### JOB
In the article on the National Endowment for the Arts' first video game grants, which media did the grant category cover before 2011?

··· GIVEN TEXT ···

National Endowment for the Arts makes its first grants to video game projects
Tom Curtis, Gamasutra.com, 4/25/12
The National Endowment for the Arts has awarded several major grants to video game projects that teach players about the arts or important social issues. The NEA introduced this grant opportunity last May, for the first time accepting submissions relating to mobile technology, digital games and other gaming platforms. Before 2011, this grant category only included radio and television, but last year the NEA decided that games and multimedia programs also qualify as artistic works, as they occasionally exist within the "nexus of arts, science, and technology." This year, the NEA awarded grants to game-focused organizations like the non-profit group Games for Change, which will receive $75,000 to develop a new educational Facebook game based on the human rights book Half the Sky. In addition, the Museum of Fine Art at Spelman College will receive $100,000 to create an augmented reality game about climate change, and the University of Southern Californiahas earned a $40,000 grant to make a video game based on the writings of Henry David Thoreau at Walden Pond. Finally, the New York-based non-profit organization Let's Breakthrough has been awarded $75,000 to make a web and mobile game that uses pop culture and music to encourage positive social change.

··· ENTRIES SUPPLIED ···

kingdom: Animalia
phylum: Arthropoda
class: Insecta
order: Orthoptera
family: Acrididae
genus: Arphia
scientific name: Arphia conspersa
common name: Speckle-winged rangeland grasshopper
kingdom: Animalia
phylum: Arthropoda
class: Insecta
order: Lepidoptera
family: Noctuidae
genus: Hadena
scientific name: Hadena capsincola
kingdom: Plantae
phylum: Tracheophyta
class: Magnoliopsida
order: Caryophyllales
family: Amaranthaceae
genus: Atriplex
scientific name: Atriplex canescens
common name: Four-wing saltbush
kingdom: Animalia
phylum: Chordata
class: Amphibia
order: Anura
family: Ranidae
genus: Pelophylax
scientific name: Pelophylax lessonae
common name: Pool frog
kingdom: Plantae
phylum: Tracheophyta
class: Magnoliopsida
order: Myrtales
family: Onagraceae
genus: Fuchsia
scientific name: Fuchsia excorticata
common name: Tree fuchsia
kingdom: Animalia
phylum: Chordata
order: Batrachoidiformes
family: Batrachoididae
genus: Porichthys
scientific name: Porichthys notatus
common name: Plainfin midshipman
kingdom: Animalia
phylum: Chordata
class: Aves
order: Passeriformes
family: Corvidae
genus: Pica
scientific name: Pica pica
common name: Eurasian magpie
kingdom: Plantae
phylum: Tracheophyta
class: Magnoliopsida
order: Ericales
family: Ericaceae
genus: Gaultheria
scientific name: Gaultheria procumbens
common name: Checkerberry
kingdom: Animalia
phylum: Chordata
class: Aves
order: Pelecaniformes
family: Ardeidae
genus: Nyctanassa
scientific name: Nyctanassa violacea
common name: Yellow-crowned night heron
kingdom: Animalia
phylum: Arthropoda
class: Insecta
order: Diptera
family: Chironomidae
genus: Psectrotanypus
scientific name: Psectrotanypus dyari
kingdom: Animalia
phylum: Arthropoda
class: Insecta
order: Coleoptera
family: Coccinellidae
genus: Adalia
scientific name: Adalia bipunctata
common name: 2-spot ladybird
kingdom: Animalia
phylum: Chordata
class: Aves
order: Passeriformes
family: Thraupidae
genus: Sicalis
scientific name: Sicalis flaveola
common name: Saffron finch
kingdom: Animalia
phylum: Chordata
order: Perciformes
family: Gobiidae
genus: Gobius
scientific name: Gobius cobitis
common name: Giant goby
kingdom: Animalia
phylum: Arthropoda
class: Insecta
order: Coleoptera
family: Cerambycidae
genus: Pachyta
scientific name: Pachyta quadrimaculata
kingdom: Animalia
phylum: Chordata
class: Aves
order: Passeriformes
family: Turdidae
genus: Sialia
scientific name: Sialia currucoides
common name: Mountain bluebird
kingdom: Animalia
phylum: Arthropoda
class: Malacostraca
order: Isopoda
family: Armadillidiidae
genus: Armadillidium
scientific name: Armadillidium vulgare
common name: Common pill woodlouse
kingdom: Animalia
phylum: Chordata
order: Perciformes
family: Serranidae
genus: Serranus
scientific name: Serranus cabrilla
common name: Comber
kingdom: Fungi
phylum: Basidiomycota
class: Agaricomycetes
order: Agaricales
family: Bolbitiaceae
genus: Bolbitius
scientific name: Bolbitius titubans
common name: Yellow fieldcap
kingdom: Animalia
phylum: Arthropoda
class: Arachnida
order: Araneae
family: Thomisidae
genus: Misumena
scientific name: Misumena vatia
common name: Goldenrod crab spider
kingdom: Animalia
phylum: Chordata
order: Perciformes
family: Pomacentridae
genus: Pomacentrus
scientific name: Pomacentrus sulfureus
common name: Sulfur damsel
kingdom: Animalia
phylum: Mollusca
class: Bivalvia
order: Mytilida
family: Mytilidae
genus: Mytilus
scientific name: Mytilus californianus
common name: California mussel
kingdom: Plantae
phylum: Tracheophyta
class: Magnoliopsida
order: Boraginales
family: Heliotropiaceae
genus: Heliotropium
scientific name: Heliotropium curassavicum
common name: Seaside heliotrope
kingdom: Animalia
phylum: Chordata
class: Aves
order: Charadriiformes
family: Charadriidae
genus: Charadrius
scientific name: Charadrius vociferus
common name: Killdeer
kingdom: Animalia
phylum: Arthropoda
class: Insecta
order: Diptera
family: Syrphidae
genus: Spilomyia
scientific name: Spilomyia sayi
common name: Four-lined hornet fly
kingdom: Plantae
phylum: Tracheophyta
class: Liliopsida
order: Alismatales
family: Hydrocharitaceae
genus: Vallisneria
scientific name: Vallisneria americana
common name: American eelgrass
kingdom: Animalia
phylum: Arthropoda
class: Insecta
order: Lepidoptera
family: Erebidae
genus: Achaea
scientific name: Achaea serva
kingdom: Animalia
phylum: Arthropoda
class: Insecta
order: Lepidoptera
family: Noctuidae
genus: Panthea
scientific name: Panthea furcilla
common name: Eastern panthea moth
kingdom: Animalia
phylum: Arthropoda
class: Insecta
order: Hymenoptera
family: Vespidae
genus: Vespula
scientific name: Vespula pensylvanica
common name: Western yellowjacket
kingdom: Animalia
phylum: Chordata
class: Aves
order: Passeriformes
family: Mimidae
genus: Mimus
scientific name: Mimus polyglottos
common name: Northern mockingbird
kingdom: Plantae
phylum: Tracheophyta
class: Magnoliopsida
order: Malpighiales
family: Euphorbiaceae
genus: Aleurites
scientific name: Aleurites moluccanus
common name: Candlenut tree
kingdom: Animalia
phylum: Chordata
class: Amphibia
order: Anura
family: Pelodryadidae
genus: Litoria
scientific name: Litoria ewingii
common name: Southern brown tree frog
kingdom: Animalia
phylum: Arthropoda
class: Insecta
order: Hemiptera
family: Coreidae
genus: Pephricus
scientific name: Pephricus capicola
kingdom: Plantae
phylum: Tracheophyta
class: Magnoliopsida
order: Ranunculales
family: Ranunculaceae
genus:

···

### EXPECTED ANSWER
Radio and television.